FRAGMENTO DE LECTURA:
------------------------

Así las cosas, la Condesa recibió la visita de la muerte en Tuxpan, en donde hasta hoy en día, en el anexo parroquial, están sus despojos mortales. Estos descansaron en paz mientras estuvo cumpliendo la voluntad última de la Condesa. Más vino la expulsión de los Jesuitas de toda la Nueva España en 1767 y como éstos eran los albaceas del testamento nadie se cuidó más tarde de cumplir los legados piadosos de la Condesa que no puede gozar de Dios mientras en alguna forma no se reparen tantos crímenes. Desde entonces anda desesperada por todos lados, y para emplear la expresión consagrada por el uso, “anda penando”.


Tal aconteció en la tarde de aquel Vienes Santo. Doscientos años atrás en aquel mismo día y hora en su regia mansión de San Cristóbal había cometido atroces crímenes. Ahora, sintiendo vergüenza y asco por sus pecados, volvía a llorar y lamentar sus pasados yerros. Pantaleón, pálido, desencajado, sin poder articular palabra salía de San Cristóbal a llamar a un padre Franciscano del Convento de Acámbaro para que exorcizase toda la casa porque a no dudarlo habitaban ahí los duendes y las brujas y quizá todos los demonios.


Así lo escribe Don José Zavala Paz, en su libro “El Bajío”, donde relata las leyendas más arraigadas de los pueblos del Bajío mexicano, entre estas se encuentra la leyenda de la “Condesa” desarrollada en la hacienda de Sn Cristóbal, a las afueras de Acámbaro Gto.

------------------------

MATERIAL PROPORCIONADO:
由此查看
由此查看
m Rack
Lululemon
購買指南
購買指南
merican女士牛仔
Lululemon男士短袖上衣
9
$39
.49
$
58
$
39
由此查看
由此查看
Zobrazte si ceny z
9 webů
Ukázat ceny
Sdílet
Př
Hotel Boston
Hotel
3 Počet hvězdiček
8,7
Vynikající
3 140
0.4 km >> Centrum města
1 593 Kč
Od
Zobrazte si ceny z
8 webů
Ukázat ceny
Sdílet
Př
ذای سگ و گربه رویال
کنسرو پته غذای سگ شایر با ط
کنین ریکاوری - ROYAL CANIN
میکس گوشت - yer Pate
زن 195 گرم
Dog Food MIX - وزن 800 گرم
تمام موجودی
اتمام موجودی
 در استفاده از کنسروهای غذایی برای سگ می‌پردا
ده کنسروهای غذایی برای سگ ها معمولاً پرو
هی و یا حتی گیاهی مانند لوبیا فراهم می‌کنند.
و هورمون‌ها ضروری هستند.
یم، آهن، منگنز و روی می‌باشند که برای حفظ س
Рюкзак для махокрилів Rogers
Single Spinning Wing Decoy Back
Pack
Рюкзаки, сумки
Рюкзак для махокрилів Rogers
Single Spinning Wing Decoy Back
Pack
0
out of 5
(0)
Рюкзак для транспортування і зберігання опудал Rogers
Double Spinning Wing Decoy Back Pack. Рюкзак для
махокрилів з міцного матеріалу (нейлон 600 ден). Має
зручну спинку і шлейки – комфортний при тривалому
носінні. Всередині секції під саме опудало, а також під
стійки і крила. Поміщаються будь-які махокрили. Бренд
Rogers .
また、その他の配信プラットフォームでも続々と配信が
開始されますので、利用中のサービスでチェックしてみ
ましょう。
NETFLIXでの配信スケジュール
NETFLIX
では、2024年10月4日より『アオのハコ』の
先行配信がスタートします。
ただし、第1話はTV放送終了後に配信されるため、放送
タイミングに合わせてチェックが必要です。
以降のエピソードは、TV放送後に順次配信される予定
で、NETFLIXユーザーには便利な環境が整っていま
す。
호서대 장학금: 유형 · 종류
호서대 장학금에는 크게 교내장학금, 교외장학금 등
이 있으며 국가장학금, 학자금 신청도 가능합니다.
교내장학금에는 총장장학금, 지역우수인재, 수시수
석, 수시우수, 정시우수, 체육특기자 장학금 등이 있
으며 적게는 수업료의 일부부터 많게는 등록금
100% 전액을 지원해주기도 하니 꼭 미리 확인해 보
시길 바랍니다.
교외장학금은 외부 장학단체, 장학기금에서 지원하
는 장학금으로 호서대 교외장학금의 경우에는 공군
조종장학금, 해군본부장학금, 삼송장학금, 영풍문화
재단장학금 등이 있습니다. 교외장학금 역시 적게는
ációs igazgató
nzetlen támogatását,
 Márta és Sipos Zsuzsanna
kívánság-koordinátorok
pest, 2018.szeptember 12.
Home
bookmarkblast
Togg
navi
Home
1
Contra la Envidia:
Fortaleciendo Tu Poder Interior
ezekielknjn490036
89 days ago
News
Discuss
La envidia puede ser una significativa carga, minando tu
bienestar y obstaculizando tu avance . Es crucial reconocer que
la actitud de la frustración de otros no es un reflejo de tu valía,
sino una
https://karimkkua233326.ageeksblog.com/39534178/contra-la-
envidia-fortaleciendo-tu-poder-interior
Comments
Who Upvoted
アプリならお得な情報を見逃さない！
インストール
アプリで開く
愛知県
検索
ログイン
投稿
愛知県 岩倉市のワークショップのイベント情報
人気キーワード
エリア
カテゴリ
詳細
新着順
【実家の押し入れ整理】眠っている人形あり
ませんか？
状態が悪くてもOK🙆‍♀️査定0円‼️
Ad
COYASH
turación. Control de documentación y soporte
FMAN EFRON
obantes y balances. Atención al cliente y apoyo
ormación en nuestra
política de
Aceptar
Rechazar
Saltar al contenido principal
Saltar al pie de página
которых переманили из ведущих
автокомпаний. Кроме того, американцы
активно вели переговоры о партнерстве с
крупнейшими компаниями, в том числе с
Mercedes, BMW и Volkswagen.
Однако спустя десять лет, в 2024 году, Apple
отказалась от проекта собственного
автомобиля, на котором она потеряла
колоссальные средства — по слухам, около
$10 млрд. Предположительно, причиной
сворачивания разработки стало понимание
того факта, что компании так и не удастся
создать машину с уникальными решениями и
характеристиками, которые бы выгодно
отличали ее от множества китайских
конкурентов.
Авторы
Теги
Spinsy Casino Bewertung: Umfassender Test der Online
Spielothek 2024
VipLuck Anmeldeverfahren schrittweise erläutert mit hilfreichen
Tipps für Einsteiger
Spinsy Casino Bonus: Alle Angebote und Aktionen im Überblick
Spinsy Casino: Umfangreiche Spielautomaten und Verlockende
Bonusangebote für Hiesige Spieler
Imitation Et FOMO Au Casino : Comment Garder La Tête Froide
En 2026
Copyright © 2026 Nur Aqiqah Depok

------------------------

TAREA A REALIZAR: Reescribe el pasaje de la leyenda de la Condesa que va de "Tal aconteció en" a "todos los demonios.", ambos incluidos, y pon "Anselmo" en lugar de "Pantaleón".

RESPUESTA:
Tal aconteció en la tarde de aquel Vienes Santo. Doscientos años atrás en aquel mismo día y hora en su regia mansión de San Cristóbal había cometido atroces crímenes. Ahora, sintiendo vergüenza y asco por sus pecados, volvía a llorar y lamentar sus pasados yerros. Anselmo, pálido, desencajado, sin poder articular palabra salía de San Cristóbal a llamar a un padre Franciscano del Convento de Acámbaro para que exorcizase toda la casa porque a no dudarlo habitaban ahí los duendes y las brujas y quizá todos los demonios.